Extracted entries section start

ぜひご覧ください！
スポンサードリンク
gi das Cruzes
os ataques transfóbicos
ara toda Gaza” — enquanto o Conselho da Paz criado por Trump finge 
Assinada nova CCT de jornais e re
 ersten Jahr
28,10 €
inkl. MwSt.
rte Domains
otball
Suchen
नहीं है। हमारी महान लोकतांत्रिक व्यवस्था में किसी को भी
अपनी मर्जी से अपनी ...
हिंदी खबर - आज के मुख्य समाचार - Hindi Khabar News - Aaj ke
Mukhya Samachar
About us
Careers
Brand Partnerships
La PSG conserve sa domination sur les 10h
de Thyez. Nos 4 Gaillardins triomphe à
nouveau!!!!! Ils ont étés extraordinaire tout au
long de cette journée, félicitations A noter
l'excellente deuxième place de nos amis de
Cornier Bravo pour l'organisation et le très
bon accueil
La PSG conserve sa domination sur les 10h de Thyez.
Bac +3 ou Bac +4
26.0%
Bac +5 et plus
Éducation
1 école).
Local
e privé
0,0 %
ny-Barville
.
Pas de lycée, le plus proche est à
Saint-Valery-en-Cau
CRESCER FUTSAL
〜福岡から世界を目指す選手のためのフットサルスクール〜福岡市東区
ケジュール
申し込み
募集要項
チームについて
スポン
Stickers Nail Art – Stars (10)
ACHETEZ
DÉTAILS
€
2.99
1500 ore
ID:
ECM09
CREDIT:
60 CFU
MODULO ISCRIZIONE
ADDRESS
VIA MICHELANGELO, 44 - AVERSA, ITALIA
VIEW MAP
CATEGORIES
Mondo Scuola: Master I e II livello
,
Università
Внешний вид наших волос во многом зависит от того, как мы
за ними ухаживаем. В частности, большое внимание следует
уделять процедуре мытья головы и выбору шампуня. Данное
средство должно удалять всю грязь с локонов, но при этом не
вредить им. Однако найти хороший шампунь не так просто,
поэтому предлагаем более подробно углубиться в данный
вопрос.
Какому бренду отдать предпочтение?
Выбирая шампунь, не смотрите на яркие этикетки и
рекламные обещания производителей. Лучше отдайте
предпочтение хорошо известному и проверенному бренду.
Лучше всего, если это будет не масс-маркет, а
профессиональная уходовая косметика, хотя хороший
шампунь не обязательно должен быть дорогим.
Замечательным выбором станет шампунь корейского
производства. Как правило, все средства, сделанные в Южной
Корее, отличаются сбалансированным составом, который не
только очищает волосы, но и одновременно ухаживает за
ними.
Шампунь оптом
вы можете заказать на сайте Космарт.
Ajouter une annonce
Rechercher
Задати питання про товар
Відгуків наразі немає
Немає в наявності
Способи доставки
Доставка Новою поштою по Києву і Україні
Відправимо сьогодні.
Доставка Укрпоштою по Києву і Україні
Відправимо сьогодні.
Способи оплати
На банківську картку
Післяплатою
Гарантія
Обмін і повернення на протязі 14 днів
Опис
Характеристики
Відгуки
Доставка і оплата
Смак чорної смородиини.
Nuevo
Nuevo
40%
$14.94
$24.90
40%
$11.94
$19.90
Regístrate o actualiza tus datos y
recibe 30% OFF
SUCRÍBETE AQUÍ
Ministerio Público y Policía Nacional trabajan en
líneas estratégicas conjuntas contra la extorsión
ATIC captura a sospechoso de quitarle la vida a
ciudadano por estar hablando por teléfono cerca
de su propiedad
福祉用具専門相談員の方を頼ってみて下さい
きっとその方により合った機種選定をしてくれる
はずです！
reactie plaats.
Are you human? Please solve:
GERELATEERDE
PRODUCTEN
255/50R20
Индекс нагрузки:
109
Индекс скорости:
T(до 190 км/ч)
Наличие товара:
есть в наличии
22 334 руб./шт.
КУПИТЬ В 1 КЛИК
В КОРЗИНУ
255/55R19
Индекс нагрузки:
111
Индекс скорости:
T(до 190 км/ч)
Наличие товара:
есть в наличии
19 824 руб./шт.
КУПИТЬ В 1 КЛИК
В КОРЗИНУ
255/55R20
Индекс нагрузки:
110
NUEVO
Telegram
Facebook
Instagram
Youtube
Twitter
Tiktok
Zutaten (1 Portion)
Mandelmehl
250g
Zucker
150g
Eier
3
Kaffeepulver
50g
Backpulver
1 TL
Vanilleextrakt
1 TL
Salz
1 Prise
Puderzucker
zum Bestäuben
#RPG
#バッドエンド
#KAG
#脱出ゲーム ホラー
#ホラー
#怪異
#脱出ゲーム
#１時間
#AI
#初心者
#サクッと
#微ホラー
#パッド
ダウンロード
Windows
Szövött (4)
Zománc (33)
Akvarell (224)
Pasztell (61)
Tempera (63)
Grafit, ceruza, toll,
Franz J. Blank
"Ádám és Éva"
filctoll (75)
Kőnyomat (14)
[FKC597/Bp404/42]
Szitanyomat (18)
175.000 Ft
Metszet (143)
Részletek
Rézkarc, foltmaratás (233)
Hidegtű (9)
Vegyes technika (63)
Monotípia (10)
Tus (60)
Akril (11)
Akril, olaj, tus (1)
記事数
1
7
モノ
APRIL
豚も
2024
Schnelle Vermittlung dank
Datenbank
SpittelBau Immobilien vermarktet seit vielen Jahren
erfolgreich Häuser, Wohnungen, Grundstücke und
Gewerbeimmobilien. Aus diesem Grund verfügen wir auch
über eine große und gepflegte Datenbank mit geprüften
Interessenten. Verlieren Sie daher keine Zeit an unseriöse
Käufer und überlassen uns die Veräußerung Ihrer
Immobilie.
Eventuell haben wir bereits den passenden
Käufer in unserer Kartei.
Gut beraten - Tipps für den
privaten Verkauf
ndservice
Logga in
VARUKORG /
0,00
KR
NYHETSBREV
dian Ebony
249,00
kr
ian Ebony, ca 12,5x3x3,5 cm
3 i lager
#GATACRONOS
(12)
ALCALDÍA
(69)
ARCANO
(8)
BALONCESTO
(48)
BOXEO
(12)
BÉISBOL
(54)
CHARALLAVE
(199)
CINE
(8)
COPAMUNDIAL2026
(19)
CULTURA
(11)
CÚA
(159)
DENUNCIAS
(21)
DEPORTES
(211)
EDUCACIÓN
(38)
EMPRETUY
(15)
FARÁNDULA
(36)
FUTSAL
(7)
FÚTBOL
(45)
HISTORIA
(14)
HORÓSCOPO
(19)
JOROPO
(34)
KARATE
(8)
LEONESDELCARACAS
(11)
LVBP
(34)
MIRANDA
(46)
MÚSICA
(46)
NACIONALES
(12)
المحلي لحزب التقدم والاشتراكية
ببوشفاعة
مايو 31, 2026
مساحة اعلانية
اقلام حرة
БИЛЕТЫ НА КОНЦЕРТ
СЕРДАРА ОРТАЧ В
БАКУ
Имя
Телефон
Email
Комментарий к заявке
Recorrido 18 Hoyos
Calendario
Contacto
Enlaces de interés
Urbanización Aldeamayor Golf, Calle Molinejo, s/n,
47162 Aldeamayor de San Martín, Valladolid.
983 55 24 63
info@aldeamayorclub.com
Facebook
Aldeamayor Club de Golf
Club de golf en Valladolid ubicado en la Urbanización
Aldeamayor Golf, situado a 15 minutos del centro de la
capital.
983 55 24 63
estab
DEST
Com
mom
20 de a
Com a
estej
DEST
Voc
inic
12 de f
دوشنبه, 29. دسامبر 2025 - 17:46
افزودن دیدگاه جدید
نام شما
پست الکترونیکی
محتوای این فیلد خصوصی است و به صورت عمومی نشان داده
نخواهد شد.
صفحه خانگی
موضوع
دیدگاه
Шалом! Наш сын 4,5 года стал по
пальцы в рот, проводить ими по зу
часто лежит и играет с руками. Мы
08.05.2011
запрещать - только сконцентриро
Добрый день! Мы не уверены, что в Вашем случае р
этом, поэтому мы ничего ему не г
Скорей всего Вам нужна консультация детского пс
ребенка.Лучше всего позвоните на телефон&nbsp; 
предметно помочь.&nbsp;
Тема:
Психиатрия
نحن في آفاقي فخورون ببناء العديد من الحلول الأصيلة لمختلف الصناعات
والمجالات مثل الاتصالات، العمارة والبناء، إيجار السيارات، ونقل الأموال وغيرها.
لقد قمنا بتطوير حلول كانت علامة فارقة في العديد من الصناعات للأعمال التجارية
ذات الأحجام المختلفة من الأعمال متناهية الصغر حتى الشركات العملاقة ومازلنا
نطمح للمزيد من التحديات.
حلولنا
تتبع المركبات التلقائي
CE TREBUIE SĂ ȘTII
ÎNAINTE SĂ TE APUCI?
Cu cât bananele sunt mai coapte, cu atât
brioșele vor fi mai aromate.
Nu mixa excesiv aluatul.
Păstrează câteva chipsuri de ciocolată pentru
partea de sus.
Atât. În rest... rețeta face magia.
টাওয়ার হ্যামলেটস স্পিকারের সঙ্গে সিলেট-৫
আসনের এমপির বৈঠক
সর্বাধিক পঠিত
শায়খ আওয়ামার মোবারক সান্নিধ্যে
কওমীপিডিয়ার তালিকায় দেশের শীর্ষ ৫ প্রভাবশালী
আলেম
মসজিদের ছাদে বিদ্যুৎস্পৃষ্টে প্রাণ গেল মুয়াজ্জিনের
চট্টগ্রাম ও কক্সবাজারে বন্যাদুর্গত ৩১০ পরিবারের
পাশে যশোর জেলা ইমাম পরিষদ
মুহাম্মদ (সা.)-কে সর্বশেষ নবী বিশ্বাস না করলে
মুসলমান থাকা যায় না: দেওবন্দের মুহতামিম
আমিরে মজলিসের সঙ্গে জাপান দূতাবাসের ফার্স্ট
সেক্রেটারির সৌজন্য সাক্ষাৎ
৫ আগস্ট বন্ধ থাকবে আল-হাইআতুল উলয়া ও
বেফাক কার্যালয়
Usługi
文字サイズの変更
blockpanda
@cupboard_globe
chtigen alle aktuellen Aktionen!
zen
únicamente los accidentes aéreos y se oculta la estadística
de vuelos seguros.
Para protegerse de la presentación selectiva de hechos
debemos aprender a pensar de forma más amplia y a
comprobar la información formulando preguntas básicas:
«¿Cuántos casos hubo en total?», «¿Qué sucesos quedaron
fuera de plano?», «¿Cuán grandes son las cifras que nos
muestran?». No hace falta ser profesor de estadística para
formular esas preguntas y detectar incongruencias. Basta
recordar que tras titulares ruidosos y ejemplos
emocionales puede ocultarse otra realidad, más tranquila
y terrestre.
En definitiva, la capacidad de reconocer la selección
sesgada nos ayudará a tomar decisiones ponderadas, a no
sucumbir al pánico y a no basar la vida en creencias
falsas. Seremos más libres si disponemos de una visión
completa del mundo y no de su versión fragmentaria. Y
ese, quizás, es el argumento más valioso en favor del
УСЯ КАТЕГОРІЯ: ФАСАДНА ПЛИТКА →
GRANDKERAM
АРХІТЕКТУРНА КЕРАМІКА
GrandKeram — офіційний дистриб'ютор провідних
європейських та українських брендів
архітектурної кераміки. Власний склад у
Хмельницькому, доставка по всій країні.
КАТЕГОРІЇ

Extracted entries section end

What the task requires
Review the material and copy each line in which the word "الصناعات" appears.

Your solution
نحن في آفاقي فخورون ببناء العديد من الحلول الأصيلة لمختلف الصناعات
لقد قمنا بتطوير حلول كانت علامة فارقة في العديد من الصناعات للأعمال التجارية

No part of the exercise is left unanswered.